Reproduce exactly, with no other output, every line of the data below from the line containing "Acceptance Letterdirectors or" to the end, inclusive.

**Stored data:**
┄┄┄┄┄┄

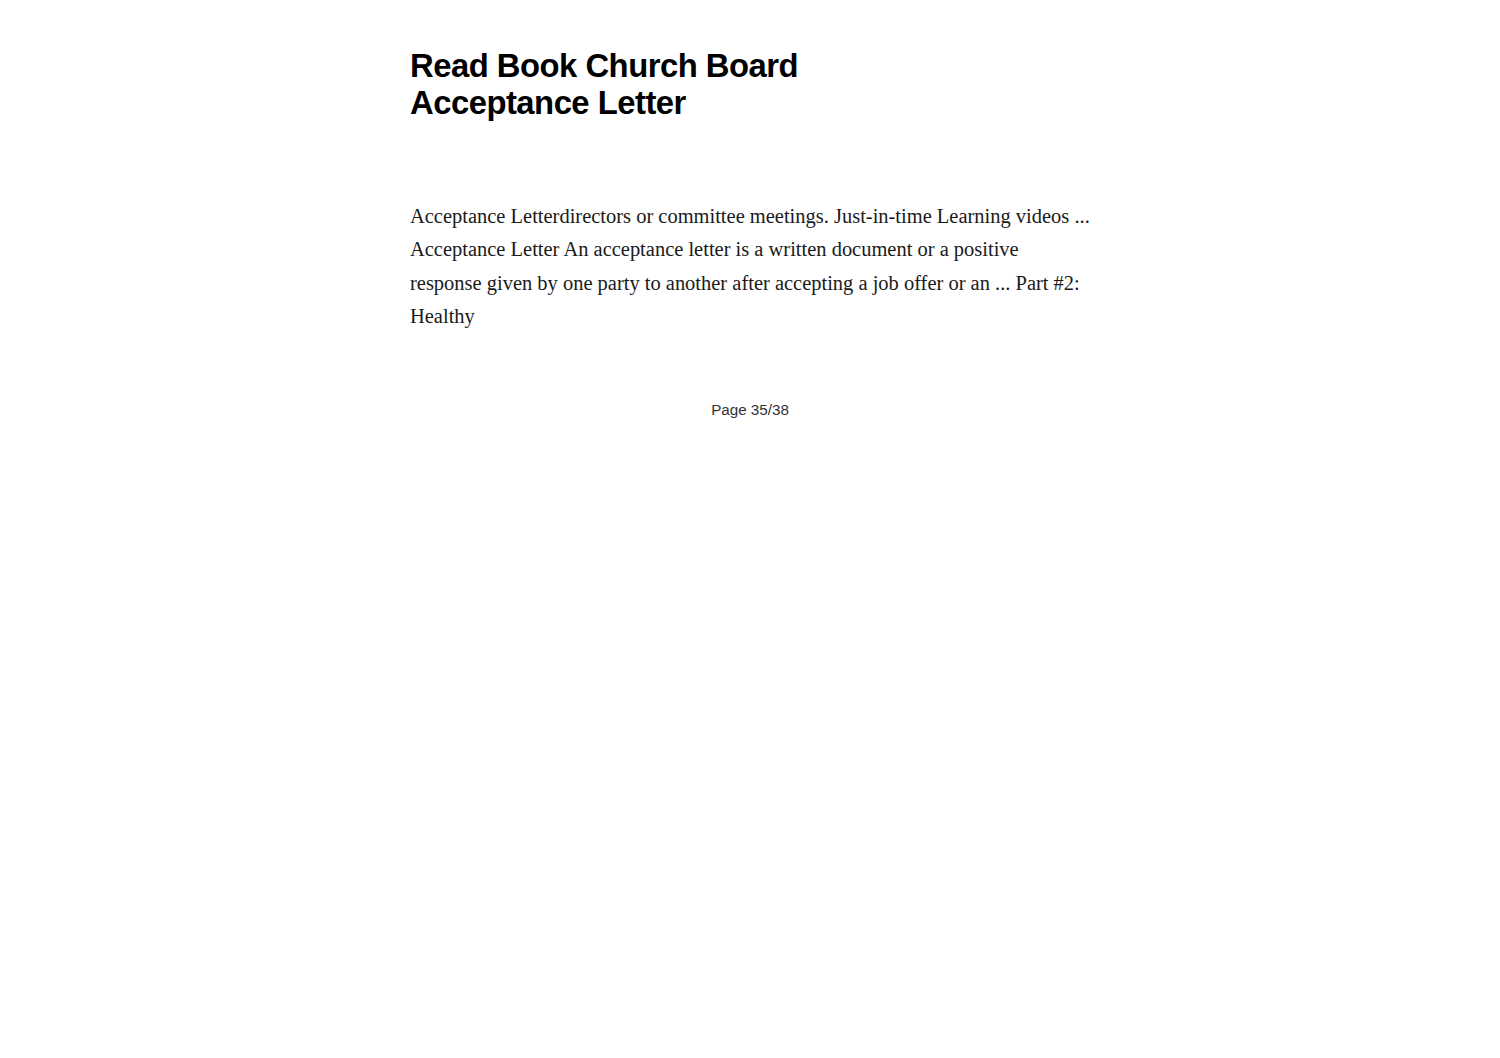Read Book Church Board Acceptance Letter
Acceptance Letterdirectors or committee meetings. Just-in-time Learning videos ... Acceptance Letter An acceptance letter is a written document or a positive response given by one party to another after accepting a job offer or an ... Part #2: Healthy
Page 35/38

┄┄┄┄┄┄

**Task result:**
Acceptance Letterdirectors or committee meetings. Just-in-time Learning videos ... Acceptance Letter An acceptance letter is a written document or a positive response given by one party to another after accepting a job offer or an ... Part #2: Healthy
Page 35/38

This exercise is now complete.